下方是一篇在 Ubuntu 16.04 上安装 C++ 版 TensorFlow 1.4.1 的教程,请从它最后一句之后接着写下去。

所给文本:
************
Ubuntu 16.04 安装 C++ 版 TensorFlow 1.4.1
下载安装包
-
浏览器进入其GitHub发布页:https://github.com/tensorflow/tensorflow/releases
-
翻页,找到
1.4.1
版本,下载其压缩包,并放到合适的目录。本文下载的是tensorflow-1.4.1.zip
,放到~/src
目录。
编译及安装
安装依赖项
- 安装
JDK 8
(若已装则略过)
sudo apt-get install openjdk-8-jdk
- 安装
bazel
(至关重要!!!)
以下deb包安装方式不推荐,请勿使用,其内容仅保留用作反面教程!!
简易的安装方式应该是下载并直接执行bazel-0.5.4-installer-linux-x86_64.sh
。
echo "deb [arch=amd64] http://storage.googleapis.com/bazel-apt stable jdk1.8" | sudo tee /etc/apt/sources.list.d/bazel.list
curl https://bazel.build/bazel-release.pub.gpg | sudo apt-key add -
sudo apt-get update
sudo apt-get install bazel
需要说明的是,如果编译器的功能、接口、语法等已趋于稳定,用以上方法是最方便的。然而现实并没那么美好,经本人亲测,这样安装得到的编译器用来编译低版本的TensorFlow
,会报一大堆错。所以,必须安装对应版本的编译器才行(TensorFlow
与bazel
的版本对应关系见第6个参考链接)。
直接用apt
来装低版本的0.5.4
极有可能失败,因为有一大坨依赖关系没法满足,所以需要考虑直接下载其Shell脚本
、deb包
或者源码
。尽管直接从官网下载可能会比较慢,这里还是贴出 bazel官网下载地址 ,推荐在早上下载。如果出现龟速,可直接用度娘来搜,一般度娘网盘、SDN、浪网盘之流还是能找到资源的,你缺的可能就是一个账号或几个积分……废话不多说,本人下的是bazel_0.5.4-linux-x86_64.deb
包,放到并进入~/src
目录,然后执行以下命令即可安装:
sudo dpkg -i bazel_0.5.4-linux-x86_64.deb
然而,不保证这种方法对所有人所有环境都行得通。如果行不通,请自行尝试Shell脚本
和源码
的安装方式,后面的参考链接里有详细的说明,这里不再展开。
如果想固定bazel
的版本,防止apt
自动更新,可以删除它的源:
sudo rm /etc/apt/sources.list.d/bazel.list
sudo apt-get update
- 安装
Python依赖项
sudo apt-get install python-numpy python-dev python-pip python-wheel
-
安装
CUDA
和cuDNN
(GPU版本必需,纯CPU版本也必需!)
************
待审数据:
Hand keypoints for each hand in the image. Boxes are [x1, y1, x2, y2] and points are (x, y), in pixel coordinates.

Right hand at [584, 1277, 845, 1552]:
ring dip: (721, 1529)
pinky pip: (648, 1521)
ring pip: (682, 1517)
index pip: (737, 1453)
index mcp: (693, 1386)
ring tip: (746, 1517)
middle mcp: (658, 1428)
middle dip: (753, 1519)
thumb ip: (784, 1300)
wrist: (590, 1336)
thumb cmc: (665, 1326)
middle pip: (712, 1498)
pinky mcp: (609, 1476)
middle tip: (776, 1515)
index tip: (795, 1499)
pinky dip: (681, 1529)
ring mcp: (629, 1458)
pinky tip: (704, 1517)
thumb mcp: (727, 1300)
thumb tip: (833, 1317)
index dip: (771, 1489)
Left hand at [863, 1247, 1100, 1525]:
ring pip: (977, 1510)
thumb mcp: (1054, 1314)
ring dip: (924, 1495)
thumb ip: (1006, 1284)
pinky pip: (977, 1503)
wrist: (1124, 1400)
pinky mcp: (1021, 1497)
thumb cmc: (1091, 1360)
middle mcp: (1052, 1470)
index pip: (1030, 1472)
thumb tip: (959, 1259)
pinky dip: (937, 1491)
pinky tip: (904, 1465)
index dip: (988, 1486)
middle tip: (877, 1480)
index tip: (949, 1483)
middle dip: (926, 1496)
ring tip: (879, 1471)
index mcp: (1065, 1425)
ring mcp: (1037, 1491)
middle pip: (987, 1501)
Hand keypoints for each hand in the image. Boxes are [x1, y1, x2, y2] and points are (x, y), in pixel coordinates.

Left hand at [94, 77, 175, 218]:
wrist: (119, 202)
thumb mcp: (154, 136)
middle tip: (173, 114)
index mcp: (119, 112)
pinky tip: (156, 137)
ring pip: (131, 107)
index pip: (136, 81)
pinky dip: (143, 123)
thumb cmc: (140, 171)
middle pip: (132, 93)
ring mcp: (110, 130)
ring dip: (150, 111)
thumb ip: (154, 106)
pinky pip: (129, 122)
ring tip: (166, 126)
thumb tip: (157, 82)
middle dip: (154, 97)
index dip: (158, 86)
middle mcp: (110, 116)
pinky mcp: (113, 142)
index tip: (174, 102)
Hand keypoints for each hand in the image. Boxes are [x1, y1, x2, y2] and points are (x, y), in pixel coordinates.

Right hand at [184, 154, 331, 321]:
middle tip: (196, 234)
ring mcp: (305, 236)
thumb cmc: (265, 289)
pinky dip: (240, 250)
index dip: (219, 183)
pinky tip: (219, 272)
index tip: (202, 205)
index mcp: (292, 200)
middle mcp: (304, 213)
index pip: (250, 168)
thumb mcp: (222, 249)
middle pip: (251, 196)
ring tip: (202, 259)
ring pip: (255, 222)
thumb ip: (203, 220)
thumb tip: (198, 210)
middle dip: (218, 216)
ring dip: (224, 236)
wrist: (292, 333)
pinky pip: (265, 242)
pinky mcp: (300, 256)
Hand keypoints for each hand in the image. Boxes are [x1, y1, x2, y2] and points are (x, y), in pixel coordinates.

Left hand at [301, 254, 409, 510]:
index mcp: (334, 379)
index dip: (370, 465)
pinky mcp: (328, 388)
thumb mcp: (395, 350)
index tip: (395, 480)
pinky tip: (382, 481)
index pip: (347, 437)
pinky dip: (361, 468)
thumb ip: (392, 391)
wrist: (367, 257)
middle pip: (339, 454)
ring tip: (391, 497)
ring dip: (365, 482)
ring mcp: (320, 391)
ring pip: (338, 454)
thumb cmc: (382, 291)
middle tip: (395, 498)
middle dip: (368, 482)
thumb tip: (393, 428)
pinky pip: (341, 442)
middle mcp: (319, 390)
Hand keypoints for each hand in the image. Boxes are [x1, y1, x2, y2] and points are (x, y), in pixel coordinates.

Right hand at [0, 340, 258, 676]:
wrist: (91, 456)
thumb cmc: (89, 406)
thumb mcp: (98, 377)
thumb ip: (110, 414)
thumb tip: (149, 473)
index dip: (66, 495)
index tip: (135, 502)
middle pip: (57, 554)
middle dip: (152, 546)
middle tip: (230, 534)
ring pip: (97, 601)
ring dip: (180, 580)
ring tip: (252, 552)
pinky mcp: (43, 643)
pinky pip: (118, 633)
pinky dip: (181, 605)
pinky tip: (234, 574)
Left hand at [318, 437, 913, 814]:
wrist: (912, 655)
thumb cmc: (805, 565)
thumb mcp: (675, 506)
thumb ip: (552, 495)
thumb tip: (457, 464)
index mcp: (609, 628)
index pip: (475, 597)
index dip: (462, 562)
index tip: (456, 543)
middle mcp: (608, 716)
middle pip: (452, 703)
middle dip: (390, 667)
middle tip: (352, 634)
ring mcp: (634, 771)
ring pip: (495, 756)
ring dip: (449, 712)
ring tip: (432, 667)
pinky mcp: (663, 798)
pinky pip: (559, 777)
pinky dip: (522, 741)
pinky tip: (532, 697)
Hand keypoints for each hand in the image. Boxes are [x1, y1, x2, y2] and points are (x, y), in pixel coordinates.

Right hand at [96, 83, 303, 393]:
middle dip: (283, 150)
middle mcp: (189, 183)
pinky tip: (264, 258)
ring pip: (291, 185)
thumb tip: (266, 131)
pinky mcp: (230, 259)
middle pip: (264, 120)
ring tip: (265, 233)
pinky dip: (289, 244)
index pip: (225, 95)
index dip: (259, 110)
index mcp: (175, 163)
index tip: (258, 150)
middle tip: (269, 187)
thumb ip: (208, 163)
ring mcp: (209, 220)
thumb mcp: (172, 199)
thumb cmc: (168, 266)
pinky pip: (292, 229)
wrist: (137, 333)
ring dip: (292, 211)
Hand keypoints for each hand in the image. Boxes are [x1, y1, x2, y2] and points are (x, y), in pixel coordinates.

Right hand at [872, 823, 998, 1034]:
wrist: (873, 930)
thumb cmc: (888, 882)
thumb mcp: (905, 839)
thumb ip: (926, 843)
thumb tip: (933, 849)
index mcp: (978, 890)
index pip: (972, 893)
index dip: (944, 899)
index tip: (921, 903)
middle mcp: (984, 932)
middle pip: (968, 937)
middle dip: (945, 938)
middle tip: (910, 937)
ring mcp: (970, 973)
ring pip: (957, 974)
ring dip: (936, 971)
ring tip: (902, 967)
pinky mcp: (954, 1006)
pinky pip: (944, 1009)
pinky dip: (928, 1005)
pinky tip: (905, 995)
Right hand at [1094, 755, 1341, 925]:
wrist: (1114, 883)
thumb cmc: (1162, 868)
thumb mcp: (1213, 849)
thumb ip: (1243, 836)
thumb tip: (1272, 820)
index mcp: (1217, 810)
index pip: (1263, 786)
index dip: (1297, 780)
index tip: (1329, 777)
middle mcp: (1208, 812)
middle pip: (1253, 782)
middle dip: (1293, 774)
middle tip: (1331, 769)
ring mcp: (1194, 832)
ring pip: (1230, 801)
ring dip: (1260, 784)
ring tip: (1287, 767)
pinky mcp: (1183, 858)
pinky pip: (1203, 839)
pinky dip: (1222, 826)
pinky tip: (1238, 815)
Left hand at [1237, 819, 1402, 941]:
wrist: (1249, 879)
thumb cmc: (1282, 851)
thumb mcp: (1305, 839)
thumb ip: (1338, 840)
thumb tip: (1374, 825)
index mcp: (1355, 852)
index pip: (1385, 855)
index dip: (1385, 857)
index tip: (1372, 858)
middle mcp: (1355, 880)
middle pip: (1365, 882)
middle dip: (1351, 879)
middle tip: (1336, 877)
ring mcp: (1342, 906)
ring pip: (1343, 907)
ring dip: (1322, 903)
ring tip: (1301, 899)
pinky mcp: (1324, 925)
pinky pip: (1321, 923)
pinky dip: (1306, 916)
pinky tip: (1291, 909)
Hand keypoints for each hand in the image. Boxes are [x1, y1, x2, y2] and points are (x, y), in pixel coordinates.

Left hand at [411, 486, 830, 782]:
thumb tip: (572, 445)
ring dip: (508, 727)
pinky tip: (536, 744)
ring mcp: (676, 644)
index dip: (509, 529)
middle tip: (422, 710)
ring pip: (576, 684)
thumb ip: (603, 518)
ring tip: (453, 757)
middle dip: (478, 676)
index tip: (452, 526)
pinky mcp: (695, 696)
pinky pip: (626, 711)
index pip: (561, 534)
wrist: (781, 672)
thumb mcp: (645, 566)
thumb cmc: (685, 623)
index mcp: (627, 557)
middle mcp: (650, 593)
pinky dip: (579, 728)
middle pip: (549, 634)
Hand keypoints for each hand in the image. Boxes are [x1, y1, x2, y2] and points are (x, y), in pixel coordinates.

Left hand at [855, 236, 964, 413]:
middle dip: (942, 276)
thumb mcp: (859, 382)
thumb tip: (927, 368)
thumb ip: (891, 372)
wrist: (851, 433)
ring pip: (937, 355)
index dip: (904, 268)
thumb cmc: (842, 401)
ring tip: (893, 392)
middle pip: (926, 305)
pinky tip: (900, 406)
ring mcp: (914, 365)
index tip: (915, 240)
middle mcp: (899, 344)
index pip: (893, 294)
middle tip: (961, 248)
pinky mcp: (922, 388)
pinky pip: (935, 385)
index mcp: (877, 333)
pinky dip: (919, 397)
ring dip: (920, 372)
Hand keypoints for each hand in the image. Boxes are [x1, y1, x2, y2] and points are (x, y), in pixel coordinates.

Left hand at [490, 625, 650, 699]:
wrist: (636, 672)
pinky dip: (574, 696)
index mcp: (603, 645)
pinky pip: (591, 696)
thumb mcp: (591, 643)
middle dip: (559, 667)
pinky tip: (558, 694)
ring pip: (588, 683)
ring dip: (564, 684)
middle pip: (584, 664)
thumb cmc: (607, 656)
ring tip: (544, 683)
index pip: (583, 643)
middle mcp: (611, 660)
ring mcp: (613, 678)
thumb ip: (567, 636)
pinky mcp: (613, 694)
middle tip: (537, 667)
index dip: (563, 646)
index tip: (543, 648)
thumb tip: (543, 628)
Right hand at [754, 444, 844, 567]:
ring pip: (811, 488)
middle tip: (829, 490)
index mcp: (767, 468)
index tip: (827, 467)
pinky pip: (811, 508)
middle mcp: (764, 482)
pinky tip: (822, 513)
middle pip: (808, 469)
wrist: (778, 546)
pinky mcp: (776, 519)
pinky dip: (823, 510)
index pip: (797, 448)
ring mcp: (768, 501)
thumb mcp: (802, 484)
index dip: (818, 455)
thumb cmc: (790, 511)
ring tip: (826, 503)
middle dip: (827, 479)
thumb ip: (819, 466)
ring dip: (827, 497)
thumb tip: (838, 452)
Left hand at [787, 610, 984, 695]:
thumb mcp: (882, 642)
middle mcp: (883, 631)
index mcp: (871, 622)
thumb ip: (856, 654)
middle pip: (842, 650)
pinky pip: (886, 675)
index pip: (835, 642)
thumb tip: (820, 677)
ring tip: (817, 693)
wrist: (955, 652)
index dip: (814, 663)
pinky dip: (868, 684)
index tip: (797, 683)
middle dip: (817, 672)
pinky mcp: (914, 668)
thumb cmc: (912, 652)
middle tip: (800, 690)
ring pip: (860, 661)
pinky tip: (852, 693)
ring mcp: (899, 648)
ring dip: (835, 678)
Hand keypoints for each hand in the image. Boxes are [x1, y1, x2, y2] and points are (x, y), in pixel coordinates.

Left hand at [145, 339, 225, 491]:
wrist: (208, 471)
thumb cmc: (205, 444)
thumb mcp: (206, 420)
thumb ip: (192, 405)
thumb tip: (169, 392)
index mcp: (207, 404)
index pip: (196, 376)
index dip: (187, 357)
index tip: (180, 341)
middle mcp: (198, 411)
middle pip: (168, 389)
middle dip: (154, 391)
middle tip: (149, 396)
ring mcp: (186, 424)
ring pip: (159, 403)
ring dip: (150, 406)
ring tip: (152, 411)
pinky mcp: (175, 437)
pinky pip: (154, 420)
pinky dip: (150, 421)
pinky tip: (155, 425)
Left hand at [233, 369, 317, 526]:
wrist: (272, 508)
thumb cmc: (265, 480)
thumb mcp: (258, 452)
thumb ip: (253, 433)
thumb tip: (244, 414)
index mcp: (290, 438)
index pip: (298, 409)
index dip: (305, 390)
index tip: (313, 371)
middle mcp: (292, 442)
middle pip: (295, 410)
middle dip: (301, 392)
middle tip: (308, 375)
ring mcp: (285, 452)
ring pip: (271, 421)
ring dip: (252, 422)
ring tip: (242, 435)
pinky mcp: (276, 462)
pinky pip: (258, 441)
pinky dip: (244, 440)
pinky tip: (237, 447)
************
练习结果:
配置TensorFlow的编译条件
cd ~/src
unzip tensorflow-1.4.1.zip
cd tensorflow-1.4.1
# 执行配置脚本并按提示进行配置,以下示例仅供参考:
$ ./configure
WARNING: --batch mode is deprecated. Please instead explicitly shut down your Bazel server using the command "bazel shutdown".
You have bazel 0.15.2 installed.
Please specify the location of python. [Default is /usr/bin/python]:
Found possible Python library paths:
/usr/local/lib/python2.7/dist-packages
/usr/lib/python2.7/dist-packages
Please input the desired Python library path to use. Default is [/usr/local/lib/python2.7/dist-packages]
Do you wish to build TensorFlow with jemalloc as malloc support? [Y/n]:
jemalloc as malloc support will be enabled for TensorFlow.
Do you wish to build TensorFlow with Google Cloud Platform support? [Y/n]: n
No Google Cloud Platform support will be enabled for TensorFlow.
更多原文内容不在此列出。